### STUDY MATERIAL
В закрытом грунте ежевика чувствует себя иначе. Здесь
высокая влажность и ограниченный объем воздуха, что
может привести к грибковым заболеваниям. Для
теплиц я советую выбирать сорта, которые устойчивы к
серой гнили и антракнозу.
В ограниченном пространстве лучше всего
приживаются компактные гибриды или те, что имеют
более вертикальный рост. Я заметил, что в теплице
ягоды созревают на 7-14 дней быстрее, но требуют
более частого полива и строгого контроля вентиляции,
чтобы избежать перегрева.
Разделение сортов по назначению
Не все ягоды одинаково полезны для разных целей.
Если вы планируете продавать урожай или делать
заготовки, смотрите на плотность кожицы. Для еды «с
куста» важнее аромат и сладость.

==

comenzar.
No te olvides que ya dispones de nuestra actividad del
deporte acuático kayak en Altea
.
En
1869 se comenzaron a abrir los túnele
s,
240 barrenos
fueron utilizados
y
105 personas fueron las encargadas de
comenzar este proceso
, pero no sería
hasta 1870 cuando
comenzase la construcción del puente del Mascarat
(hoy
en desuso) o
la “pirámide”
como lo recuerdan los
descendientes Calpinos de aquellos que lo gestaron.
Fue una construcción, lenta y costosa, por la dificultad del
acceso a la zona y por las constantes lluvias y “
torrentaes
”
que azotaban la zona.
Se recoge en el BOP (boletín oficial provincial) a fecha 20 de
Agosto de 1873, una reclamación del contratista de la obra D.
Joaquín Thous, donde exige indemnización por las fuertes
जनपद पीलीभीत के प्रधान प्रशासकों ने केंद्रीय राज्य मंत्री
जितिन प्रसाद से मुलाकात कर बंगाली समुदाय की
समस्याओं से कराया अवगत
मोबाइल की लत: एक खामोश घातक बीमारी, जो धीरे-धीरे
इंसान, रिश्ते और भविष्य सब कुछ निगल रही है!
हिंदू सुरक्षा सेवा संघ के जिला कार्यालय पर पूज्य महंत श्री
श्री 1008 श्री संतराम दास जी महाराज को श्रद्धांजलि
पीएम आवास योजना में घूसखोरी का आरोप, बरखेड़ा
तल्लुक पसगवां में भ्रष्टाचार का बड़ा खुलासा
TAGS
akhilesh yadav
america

### WHAT YOU SHOULD DO
Identify the lines of the entries containing the string "construcción". Copy each such line.

### WRITTEN RESPONSE
comenzase la construcción del puente del Mascarat
Fue una construcción, lenta y costosa, por la dificultad del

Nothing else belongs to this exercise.